3.3 Submission requirements

l The participants are requested to submit a decoder along with a docker environment and the corresponding script which can run the decoder.

l The participants are requested to submit the compressed bitstreams. The bitstreams shall be named like V01.bin

l The participants are requested to submit the decoded video sequences. The decoded video sequences shall be named like V01dec.yuv

l The participants are requested to submit a document describing the solution as detailed as possible in no more than 5 pages using the VCIP format.

4. Deadlines

l Jun. 15, registration for the competition. The authors can send the team’s name, team members, and the institution to lil1@ustc.edu.cn or cmjia@pku.edu.cn for registration

l Jun. 15, release of the training and validation dataset

l Jul. 21, VCIP challenge paper submission

l Sept. 1, submission of the decoder and docker environment

l Sept. 1, release of the test Dataset

l Sept. 5, submission of the compressed bitstreams and decoded images/videos.

l Sept. 15, winners and leader boards notification.

l Sept. 15, VCIP challenge paper acceptance notification.

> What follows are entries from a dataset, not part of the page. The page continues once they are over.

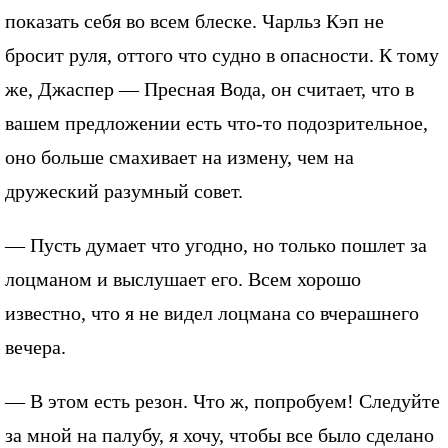
показать себя во всем блеске. Чарльз Кэп не
бросит руля, оттого что судно в опасности. К тому
же, Джаспер — Пресная Вода, он считает, что в
вашем предложении есть что-то подозрительное,
оно больше смахивает на измену, чем на
дружеский разумный совет.
— Пусть думает что угодно, но только пошлет за
лоцманом и выслушает его. Всем хорошо
известно, что я не видел лоцмана со вчерашнего
вечера.
— В этом есть резон. Что ж, попробуем! Следуйте
за мной на палубу, я хочу, чтобы все было сделано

l Dec. 1-4, challenge session at the VCIP 2025 conference. The winners will receive winner certificates provided by the VCIP organization committee. Selected teams will be invited to present at the conference.

5. Organizers

l Li Li, University of Science and Technology of China

l Chuanmin Jia, Peking University

l For any inquiries, please email us at: lil1@ustc.edu.cn; cmjia@pku.edu.cn

Li Li received the B.S. and Ph.D. degrees in electronic engineering from University of Science and Technology of China (USTC), Hefei, Anhui, China, in 2011 and 2016, respectively. He was a visiting assistant professor in University of Missouri-Kansas City from 2016 to 2020. He joined the department of electronic engineering and information science of USTC as a research fellow in 2020 and became a professor in 2022. His research interests include image/video/point cloud coding and processing. He has authored or co-authored more than 80 papers in international journals and conferences. He has more than 20 granted patents. He has several technique proposals adopted by standardization groups. He received the received the DAMO YOUNG FELLOW Award 2024 and Multimedia Rising Star 2023. He and his students won multiple image and video compression challenges in ICIP and ISCAS. He serves as an associate editor for IEEE Transactions on Circuits and Systems for Video Technology and IEEE Transactions on Multimedia.

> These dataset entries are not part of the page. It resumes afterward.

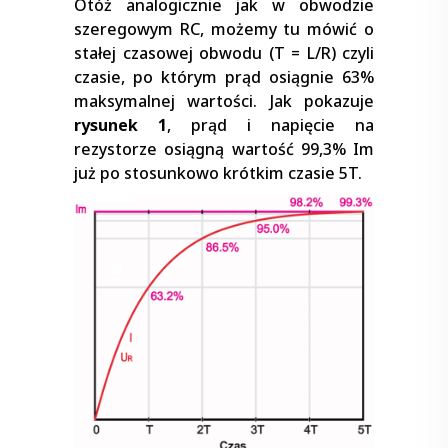
Otóż analogicznie jak w obwodzie
szeregowym RC, możemy tu mówić o
stałej czasowej obwodu (T = L/R) czyli
czasie, po którym prąd osiągnie 63%
maksymalnej wartości. Jak pokazuje
rysunek 1
, prąd i napięcie na
rezystorze osiągną wartość 99,3% Im
już po stosunkowo krótkim czasie 5T.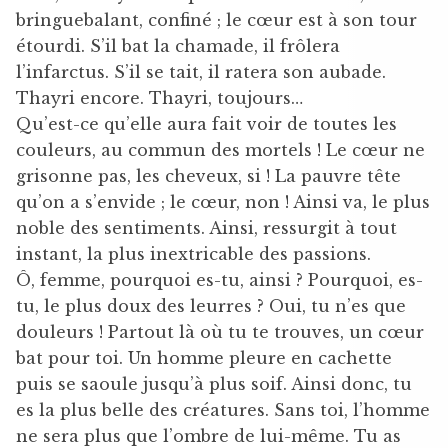
bringuebalant, confiné ; le cœur est à son tour
étourdi. S’il bat la chamade, il frôlera
l’infarctus. S’il se tait, il ratera son aubade.
Thayri encore. Thayri, toujours…
Qu’est-ce qu’elle aura fait voir de toutes les
couleurs, au commun des mortels ! Le cœur ne
grisonne pas, les cheveux, si ! La pauvre tête
qu’on a s’envide ; le cœur, non ! Ainsi va, le plus
noble des sentiments. Ainsi, ressurgit à tout
instant, la plus inextricable des passions.
Ô, femme, pourquoi es-tu, ainsi ? Pourquoi, es-
tu, le plus doux des leurres ? Oui, tu n’es que
douleurs ! Partout là où tu te trouves, un cœur
bat pour toi. Un homme pleure en cachette
puis se saoule jusqu’à plus soif. Ainsi donc, tu
es la plus belle des créatures. Sans toi, l’homme
ne sera plus que l’ombre de lui-même. Tu as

Chuanmin Jia received the B.E. degree in computer science from Beijing University of Posts and Telecommunications, Beijing, China, in 2015 and the Ph.D. degree in computer science from Peking University, Beijing, China, in 2020. He was a visiting student in New York University, USA, in 2018. He is currently an Assistant Professor with the Wangxuan Institute of Computer Technology, Peking University. His research interests include intelligent video compression and multimedia signal processing. He received the Best Paper Award of PCM 2017, Best Paper Award of IEEE MM 2018, Best Student Paper Award of IEEE MIPR 2019, Best Paper Award of IEEE WCSP 2024, top performance award of ISCAS 2023 Grand Challenge on Neural Network-based Video Coding, and winner of Challenge on Learned Image Compression (CLIC) 2024. He received the ACM China SIGMM Rising Star 2023. He has served as organizing committee of IEEE VCIP2023 and PCS2024, an elected member for MSA-TC and VSPC-TC of IEEE CAS Society.

6. Sponsorship

Tencent Media Lab focuses on the R&D of cutting-edge technologies in the field of multimedia and related areas. Industry-leading multimedia data compression engine, immersive media solutions and intelligent media toolkit have been serving massive global users through Tencent Cloud, Tencent Video, Tencent Games and other business platforms, which help the development of media communication, culture, tourism and other industries. On behalf of Tencent, Tencent Media Lab has been actively participating in the development of various international standards. Tencent Media Lab members have been serving in dozens of key roles such as co-chairs and standard editors. Hundreds of technical proposals have been adopted into international standards. Tencent Media Lab members have received many awards such as the Engineering Emmy Award, Lumiere Technology Award, and the ISO/IEC Excellence Award.